> [Directions] Search the data below for the word "note" and copy each line that holds it.

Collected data
# # # # # # #

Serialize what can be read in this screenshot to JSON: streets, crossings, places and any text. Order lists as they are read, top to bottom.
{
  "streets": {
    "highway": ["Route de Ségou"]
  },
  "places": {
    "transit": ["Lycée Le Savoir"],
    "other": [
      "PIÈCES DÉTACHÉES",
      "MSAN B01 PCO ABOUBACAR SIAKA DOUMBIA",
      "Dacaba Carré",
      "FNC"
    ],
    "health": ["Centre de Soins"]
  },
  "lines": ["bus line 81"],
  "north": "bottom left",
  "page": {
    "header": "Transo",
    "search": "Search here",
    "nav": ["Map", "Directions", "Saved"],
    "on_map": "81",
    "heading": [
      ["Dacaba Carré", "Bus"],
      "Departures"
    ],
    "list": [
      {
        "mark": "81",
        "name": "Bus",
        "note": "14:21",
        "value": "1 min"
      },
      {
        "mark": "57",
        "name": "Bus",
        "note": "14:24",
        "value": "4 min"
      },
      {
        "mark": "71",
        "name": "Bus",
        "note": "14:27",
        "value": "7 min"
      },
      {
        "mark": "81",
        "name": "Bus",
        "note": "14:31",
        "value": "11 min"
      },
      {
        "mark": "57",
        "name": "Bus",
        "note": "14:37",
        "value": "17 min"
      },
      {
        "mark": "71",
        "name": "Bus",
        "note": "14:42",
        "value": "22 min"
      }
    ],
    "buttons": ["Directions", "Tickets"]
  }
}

# # # # # # #

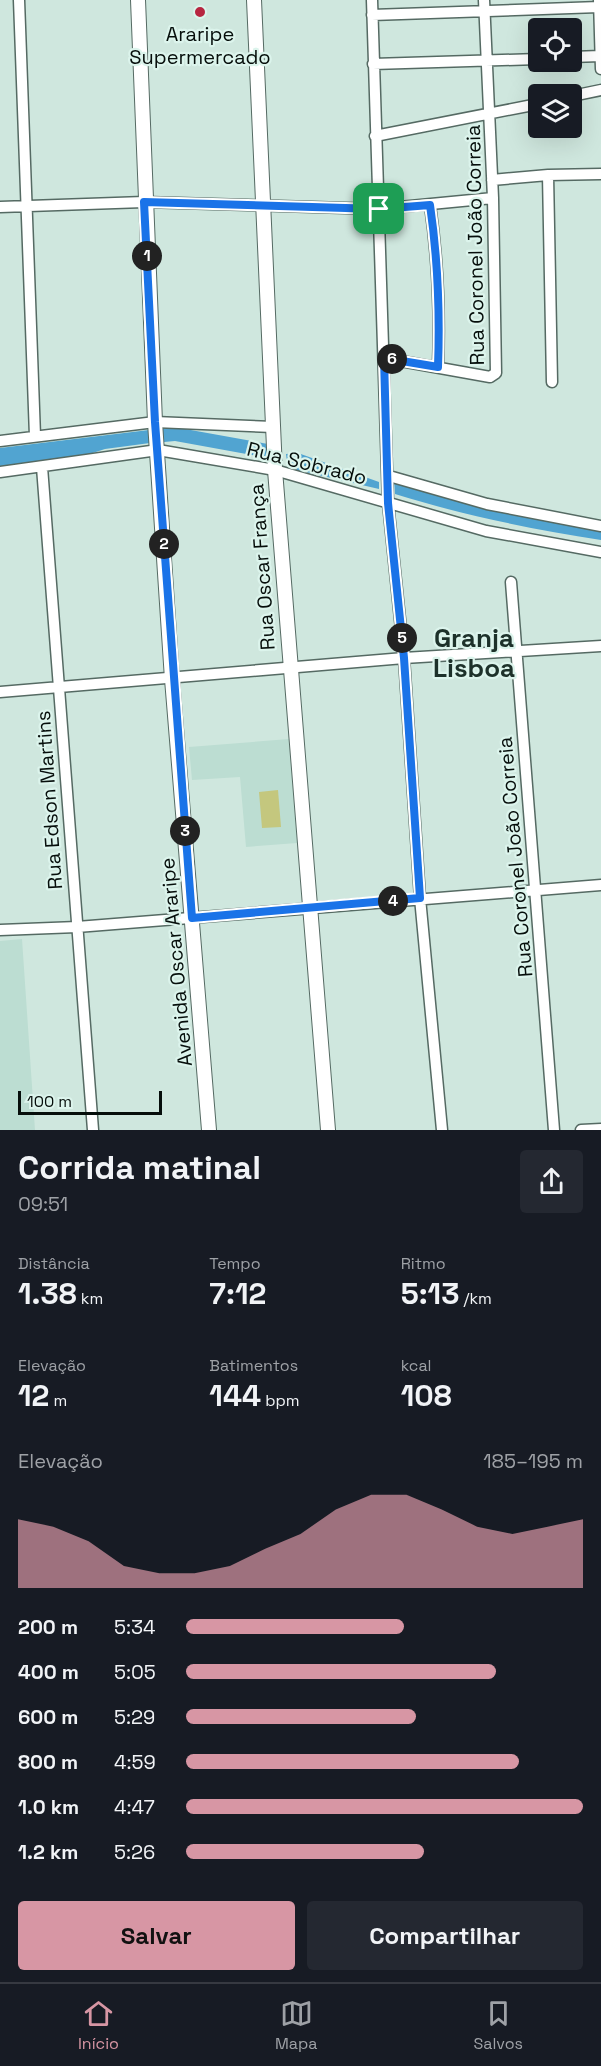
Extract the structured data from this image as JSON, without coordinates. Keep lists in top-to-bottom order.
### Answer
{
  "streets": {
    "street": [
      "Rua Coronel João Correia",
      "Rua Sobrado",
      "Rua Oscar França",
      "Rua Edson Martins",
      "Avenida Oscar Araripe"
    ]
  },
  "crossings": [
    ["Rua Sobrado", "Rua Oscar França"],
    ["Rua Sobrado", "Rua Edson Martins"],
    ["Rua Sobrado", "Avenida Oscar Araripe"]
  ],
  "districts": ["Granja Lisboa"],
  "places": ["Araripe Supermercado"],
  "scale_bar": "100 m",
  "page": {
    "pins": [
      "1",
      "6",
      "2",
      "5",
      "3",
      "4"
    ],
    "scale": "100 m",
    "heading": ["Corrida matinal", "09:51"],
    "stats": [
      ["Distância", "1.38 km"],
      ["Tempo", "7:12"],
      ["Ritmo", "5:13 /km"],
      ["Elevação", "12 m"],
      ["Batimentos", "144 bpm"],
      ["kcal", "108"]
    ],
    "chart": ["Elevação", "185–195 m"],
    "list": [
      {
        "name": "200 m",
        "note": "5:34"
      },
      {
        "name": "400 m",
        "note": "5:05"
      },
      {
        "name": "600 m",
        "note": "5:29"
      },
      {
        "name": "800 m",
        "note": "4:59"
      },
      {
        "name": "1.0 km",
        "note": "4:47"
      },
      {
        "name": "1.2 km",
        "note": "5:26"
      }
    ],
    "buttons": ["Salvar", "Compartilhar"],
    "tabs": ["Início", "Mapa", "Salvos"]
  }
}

# # # # # # #

> [Exercise output]
        "note": "14:21",
        "note": "14:24",
        "note": "14:27",
        "note": "14:31",
        "note": "14:37",
        "note": "14:42",
        "note": "5:34"
        "note": "5:05"
        "note": "5:29"
        "note": "4:59"
        "note": "4:47"
        "note": "5:26"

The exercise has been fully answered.